China to launch world’s first ‘cold’ atomic clock in space that will stay accurate for a billion years..




The clock is ticking for the world’s most accurate working time piece, the NIST-F2 atomic clock operated by America’s National Institute of Standards and Technology in Boulder, Colorado.

And fittingly, the challenge is coming from the country that invented the mechanical clock almost 1,300 years ago – China.


The US clock is a large, heavy machine, standing more than 2.5 metres high, with support facilities filling an entire room, but it is so accurate that it would lose just one second in 300 million years.

In contrast, the Cold Atomic Clock in Space (Cacs) recently developed by researchers in Shanghai can easily be lifted by two people and would fit comfortably in the boot of a car. But it is expected to be three times more accurate than NIST-F2, losing only a second in one billion years.

It will be able to beat the US clock because it will have escaped the negative grip of gravity.

“It is the world’s first cold atomic clock to operate in space ... it will have military and civilian applications,” said Professor Xu Zhen, a scientist involved with the Cacs project.

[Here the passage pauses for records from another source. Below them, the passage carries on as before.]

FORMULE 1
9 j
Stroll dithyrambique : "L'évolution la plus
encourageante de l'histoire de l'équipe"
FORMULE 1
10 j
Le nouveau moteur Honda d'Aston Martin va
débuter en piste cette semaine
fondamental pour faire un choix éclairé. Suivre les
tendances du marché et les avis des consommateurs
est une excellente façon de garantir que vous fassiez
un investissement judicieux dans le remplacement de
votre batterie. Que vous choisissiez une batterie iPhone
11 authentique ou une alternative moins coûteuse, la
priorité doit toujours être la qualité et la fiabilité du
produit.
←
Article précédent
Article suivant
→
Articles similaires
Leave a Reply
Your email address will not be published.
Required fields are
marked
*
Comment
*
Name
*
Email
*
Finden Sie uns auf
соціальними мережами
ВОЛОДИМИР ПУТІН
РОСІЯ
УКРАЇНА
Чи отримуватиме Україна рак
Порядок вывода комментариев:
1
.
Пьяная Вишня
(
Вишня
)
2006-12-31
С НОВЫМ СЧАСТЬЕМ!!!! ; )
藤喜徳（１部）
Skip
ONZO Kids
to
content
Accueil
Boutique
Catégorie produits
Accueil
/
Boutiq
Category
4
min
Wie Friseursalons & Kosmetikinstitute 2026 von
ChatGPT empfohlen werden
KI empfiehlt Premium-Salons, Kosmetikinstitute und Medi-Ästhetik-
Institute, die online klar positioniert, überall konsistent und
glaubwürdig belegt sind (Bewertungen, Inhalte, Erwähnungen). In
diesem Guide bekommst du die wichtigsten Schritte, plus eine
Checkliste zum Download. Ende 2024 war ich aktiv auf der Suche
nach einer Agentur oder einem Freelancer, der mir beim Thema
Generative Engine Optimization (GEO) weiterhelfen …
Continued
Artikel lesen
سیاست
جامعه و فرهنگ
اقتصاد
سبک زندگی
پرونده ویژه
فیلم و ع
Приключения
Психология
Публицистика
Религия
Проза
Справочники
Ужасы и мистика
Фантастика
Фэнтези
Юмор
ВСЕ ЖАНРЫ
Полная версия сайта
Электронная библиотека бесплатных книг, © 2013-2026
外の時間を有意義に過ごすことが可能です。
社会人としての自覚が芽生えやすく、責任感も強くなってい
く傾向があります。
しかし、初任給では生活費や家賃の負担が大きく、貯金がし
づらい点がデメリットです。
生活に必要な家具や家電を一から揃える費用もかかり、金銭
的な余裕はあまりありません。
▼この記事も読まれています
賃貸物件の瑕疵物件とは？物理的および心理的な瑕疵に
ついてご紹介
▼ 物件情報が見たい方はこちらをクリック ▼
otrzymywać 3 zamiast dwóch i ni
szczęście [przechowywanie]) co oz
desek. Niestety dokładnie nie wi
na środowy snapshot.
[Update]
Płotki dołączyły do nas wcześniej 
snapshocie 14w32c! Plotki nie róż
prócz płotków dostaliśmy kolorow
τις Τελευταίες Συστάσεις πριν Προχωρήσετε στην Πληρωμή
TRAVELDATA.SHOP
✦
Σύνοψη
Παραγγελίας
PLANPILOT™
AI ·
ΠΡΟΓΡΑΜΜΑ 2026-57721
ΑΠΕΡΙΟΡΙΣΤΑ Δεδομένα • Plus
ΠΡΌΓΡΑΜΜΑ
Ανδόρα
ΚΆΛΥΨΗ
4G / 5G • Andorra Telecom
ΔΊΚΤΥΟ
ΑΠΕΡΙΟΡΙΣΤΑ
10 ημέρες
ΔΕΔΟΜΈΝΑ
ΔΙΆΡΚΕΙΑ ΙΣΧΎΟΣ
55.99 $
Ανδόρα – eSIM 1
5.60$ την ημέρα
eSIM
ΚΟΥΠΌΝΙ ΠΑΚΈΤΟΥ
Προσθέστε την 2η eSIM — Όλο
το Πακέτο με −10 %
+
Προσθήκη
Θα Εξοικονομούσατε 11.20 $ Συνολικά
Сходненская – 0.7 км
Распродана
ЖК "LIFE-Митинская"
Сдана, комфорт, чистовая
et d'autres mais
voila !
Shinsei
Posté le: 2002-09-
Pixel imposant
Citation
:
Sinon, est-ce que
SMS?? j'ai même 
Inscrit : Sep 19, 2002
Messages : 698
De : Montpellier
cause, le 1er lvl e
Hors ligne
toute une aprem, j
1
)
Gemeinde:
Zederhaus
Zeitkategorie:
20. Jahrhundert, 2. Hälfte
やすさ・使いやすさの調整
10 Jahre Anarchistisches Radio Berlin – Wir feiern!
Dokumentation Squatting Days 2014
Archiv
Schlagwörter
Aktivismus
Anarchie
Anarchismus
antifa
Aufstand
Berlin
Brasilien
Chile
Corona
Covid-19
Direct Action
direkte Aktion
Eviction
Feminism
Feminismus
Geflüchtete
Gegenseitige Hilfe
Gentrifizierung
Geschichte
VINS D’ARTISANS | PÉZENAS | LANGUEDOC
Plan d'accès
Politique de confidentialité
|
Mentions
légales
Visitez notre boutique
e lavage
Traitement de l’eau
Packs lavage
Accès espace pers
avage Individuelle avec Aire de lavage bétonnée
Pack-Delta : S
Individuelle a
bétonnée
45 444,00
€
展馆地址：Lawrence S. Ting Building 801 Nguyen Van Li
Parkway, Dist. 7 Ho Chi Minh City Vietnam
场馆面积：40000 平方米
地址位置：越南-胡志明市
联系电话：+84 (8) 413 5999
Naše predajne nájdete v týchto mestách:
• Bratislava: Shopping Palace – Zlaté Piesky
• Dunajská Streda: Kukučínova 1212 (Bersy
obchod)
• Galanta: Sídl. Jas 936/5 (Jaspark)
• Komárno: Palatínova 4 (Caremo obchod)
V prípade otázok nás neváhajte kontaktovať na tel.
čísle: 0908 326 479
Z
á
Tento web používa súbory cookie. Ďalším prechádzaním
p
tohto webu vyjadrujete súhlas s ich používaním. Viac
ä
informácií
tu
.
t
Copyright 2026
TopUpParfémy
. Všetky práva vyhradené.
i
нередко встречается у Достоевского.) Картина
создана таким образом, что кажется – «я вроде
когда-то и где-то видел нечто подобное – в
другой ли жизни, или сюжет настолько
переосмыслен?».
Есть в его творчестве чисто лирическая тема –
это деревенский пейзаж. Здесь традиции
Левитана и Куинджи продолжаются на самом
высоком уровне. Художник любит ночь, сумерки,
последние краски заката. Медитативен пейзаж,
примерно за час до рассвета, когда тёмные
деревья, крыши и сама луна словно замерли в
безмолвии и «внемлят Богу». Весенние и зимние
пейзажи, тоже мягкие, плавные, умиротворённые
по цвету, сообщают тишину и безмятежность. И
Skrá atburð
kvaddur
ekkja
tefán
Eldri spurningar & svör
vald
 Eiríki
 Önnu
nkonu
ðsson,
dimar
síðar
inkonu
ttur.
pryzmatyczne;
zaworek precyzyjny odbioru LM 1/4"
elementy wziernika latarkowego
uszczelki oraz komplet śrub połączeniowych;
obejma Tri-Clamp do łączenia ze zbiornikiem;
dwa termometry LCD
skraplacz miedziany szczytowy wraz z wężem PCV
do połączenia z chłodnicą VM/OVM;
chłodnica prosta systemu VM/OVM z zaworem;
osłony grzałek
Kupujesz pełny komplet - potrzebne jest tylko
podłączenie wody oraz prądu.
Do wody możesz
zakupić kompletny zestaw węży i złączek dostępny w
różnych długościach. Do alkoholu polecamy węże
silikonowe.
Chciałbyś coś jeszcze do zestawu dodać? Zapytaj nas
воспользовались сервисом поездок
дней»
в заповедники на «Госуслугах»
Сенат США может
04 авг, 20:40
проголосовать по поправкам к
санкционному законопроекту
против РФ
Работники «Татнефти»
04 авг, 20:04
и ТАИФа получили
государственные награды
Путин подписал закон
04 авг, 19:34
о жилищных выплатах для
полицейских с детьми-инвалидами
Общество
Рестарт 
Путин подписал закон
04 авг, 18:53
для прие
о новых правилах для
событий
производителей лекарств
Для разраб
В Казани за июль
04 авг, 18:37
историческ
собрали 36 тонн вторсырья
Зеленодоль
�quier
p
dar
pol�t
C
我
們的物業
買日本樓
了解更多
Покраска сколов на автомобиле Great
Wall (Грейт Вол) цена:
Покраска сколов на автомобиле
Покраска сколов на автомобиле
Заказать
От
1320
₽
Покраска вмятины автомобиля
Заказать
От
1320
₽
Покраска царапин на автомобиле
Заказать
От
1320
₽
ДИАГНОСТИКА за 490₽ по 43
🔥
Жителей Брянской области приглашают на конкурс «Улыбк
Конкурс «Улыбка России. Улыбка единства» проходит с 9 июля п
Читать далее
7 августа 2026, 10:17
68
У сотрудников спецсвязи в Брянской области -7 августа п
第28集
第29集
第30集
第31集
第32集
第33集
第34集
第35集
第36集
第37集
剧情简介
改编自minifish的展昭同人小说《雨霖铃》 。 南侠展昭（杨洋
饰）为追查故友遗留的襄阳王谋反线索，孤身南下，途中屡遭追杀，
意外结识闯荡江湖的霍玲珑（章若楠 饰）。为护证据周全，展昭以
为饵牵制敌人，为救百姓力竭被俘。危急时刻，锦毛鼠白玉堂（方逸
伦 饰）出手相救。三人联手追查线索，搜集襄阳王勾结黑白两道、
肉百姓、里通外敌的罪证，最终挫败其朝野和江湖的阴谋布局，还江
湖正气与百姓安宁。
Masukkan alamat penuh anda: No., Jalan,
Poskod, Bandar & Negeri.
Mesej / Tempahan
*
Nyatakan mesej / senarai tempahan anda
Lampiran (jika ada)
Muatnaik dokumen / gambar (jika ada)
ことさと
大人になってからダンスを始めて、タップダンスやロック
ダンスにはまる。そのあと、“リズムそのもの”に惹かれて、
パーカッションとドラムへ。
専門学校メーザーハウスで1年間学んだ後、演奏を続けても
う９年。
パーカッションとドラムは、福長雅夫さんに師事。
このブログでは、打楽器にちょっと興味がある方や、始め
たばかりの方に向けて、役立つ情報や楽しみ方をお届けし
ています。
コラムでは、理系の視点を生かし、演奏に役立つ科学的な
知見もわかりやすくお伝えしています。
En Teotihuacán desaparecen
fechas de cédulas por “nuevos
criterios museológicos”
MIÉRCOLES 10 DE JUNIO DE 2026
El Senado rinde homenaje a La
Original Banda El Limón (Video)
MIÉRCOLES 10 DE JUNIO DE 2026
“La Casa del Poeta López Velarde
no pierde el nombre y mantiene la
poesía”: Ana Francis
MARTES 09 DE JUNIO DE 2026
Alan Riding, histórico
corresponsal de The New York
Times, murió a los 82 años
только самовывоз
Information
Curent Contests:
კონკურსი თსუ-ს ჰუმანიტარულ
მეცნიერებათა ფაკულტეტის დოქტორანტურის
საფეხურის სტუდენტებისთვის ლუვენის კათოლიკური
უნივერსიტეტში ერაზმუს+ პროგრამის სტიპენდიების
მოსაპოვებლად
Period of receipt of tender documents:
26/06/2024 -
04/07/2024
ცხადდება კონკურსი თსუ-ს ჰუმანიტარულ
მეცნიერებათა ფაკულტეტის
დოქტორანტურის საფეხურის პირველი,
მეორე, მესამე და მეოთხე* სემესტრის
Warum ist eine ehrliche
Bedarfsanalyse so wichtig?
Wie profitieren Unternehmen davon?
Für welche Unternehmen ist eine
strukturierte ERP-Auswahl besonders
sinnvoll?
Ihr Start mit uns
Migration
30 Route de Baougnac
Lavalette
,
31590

China’s Beidou satellite navigation network currently provides less precise guidance than the US GPS system, but Xu said that using Cacs as a time reference in space would give a “significant boost” to Beidou’s performance.

Cacs, several thousand times more accurate than the clocks used in GPS satellites, will start its journey when Tiangong-2, China’s second space laboratory, is launched from the Jiuquan Satellite Launch Centre in Inner Mongolia Thursday night . Other instruments on Tiangong-2, some of them world firsts, include the Gamma-ray Burst Polarimeter (Polar), capable of studying the most powerful explosions in the universe, quantum communication devices, and a “forge” to generate extremely high heat for the creation of new materials such as armour in a microgravity environment. A “bodyguard” satellite will fly around the space lab to protect it from potentially deadly collisions with space debris.

Scientists said the launch of Tiangong-2 would mark China’s transition from a follower in space research to a pioneer.

Xu, a researcher with the Chinese Academy of Sciences’ Shanghai Institute of Optics and Fine Mechanics, said the space atomic clock project was a good example of that transition.

The idea of sending an atomic clock into space was first proposed by European scientists more than 20 years ago. But the European Space Agency’s Atomic Clock Ensemble in Space project (Aces) has faced numerous delays and, according to its latest schedule, won’t be mounted on the International Space Station until next year.

Scientists in the United States also started their own space cold atomic clock project but it was cancelled due to federal government budget cuts, prompting some of the American researchers to switch to the European project.

An atomic clock runs on the principle that electrons orbiting the nucleus of an atom “leap” from one energy state to another under certain frequencies of microwave radiation. The atom could therefore serve as an extremely reliable “timekeeper” when generating and maintaining microwaves at a stable frequency for time reference.

The official definition of a second, for instance, is 9,192,631,770 cycles of the microwave that would cause an atom of the element caesium to swing between two energy states.

A cold atomic clock is more accurate than a normal – or “hot” – atomic clock because it uses a laser to slow down the atom from a speed of several hundred metres per second to just one centimetre per second. Because the atom is the timekeeper, a slower moving one lessens the likelihood of counting errors and results in a more accurate clock.

But atoms are also “distracted” by gravity, and the low level of gravity in space should be able to further improve the accuracy of cold atomic clocks.

In a paper last year, the Chinese team said that the ground prototype of Cacs had caught up with the performance of Pharao, the competing clock in Europe’s Aces project.